German Beer 101: A primer on pilsners, pale lagers and purity

The craft brewing revolution has effectively made the United States a melting pot for beer. From German lagers and Russian imperial stouts to Belgian saisons, American craft brewers are seemingly happy to borrow from any beer style in the world and adopt them as their own.

The sheer diversity has blurred the lines between global beer cultures. Still, authentic German beers tend to rise above other nationalities among discerning drinking circles. While many American breweries make beer in German styles, they’re not all doing so with strict adherence to German brewing standards and traditions.

Drink like a German

Let’s examine the pale lagers that dominate commercial brewing output in the United States. German-inspired lager in America, e.g., Bud Light, Coors Light and Yuengling, often clocks in between 3.5% and 4.5% alcohol by volume (ABV), whereas their authentic German counterparts fall more into the 4.5% to 5.5% range. It’s not uncommon to hear German beer fans dismiss America’s top-selling beers as bland or watered down.

The purity decree

One of the most interesting aspects of German beer lore is the concept of the Reinheitsgebot. Translated to the “purity law” or the “purity decree,” the Reinheitsgebot is a series of regulations that have existed in Germany for centuries to limit the ingredients that can legally be used in the beer production.

First instituted in the early 1500s, the original Reinheitsgebot only enabled brewers to use three components when making beer — water, barley and hops. The decree at the time didn’t mention yeast, the fourth major building block of beer, because it wasn’t scientifically understood at the time, and wouldn’t be until the 1860s. More contemporary versions of the Reinheitsgebot did include yeast.

Modern takes on the Reinheitsgebot also change another one of the original decree’s key tenets, allowing the use of any type of malted grain for beer production. While German beer purists often praise the simplicity — and difficulty — that the Reinheitsgebot forced brewers to master, the decree was a way to prevent price competition between brewers and bread bakers for wheat and rye. It also protected beer drinkers by minimizing the risk of brewers using toxic or otherwise unsafe ingredients.

Because the Reinheitsgebot essentially cordoned off wheat and rye for bakers, there are types of beer native to Germany that are actually in violation of the country’s own purity decree such as weizenbier and hefeweizen, both wheat beers.

The Reinheitsgebot was officially repealed in 1987, which means German brewers can now technically brew with total freedom. Even before the repeal, though, German beer has always been more dynamic than people realize.

A sampling of German beer styles

The lager family alone boasts a slew of different styles, many of which carry distinctive flavors, geographic roots and histories.

Pale lagers include the pilsner, a hugely popular style borrowed by many recognizable American light beers like Coors Light and PBR. Kölsch is a light-bodied beer that can only legally be brewed in the Cologne region of Germany. And Märzen, a malty, medium-bodied beer known more commonly as “Oktoberfest” style, derives from Munich’s annual Oktoberfest celebration. 

Dark lagers include Altbier, typically a bitter style, exclusively brewed in Dusseldorf; bock, a sweeter beer variety with caramel and coffee notes, popular in southern Germany and traditionally consumed during Lent; and schwarzbier, a dark lager more in the vein of stouts like Guinness with a full-bodied character and sweet, malty flavor.
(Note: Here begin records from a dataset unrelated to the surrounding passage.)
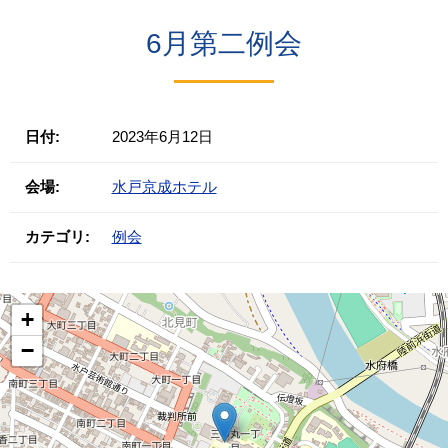
6月第二例会
日付:
2023年6月12日
会場:
水戸京成ホテル
カテゴリ:
例会
+
−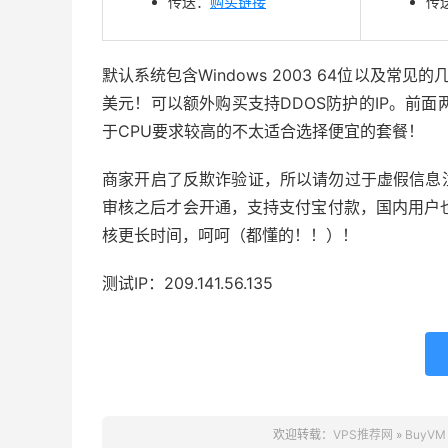
传送：
购买链接
传
默认系统包含Windows 2003 64位以及常见的几
美元！可以额外购买支持DDOS防护的IP。前面
于CPU要求较高的不太适合选择便宜的套餐！
商家开启了反欺诈验证，所以请勿过于虚假信息
审核之后才会开通，支持支付宝付款，国内用户也
核更长时间，呵呵（都懂的！！）！
测试IP：209.141.56.135
欢迎转载：
VPS推荐网
»
BuyV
Gose is a forerunner of modern sours. Originating in German, gose beers are “soured” in the fermentation process rather than through the use of any specific ingredient.

Lambics appeal to German beer drinkers who want more flavor diversity in their beers by adding mixers, for instance, a mix of beer and sparkling lemonade not unlike a British shandy.

Embracing the limits

While the Reinheitsgebot is no longer enforceable, many Germans still hold it to be the golden rule. Purists still swear that any product incorporating ingredients beyond malted grain, hops, water and yeast isn’t true beer. And, while some German breweries have jumped into the craft beer game embracing India pale ales and rich chocolate stouts, they generally market those products not as beer but “mixed beer drinks.”

Brewers who continue to make beer in classic German styles view the purity law as more of a challenge than a restriction. That’s certainly the case for Ashleigh Carter, co-founder and head brewer of Denver-based Bierstadt Lagerhaus. The brewery produces German lager exclusively using authentic imported ingredients, purposely built as a legacy German brewhouse specifically suited to make this style of beer.

Lagers are considered by many brewers to be one of the trickiest styles of beer to make. They take more time, they ferment at lower temperatures and they require a perfectly balanced recipe. The simplicity of the flavor profile makes it more difficult to hide any flaws behind other flavors or ingredients.

For Carter, who majored in math in college and has always had a perfectionist streak, striving to perfect the lager has been an endeavor worthy of the effort. 

“I have that desire, to make something perfect and repeatable over and over and over again, and to try to hone those processes as specifically as possible,” she says.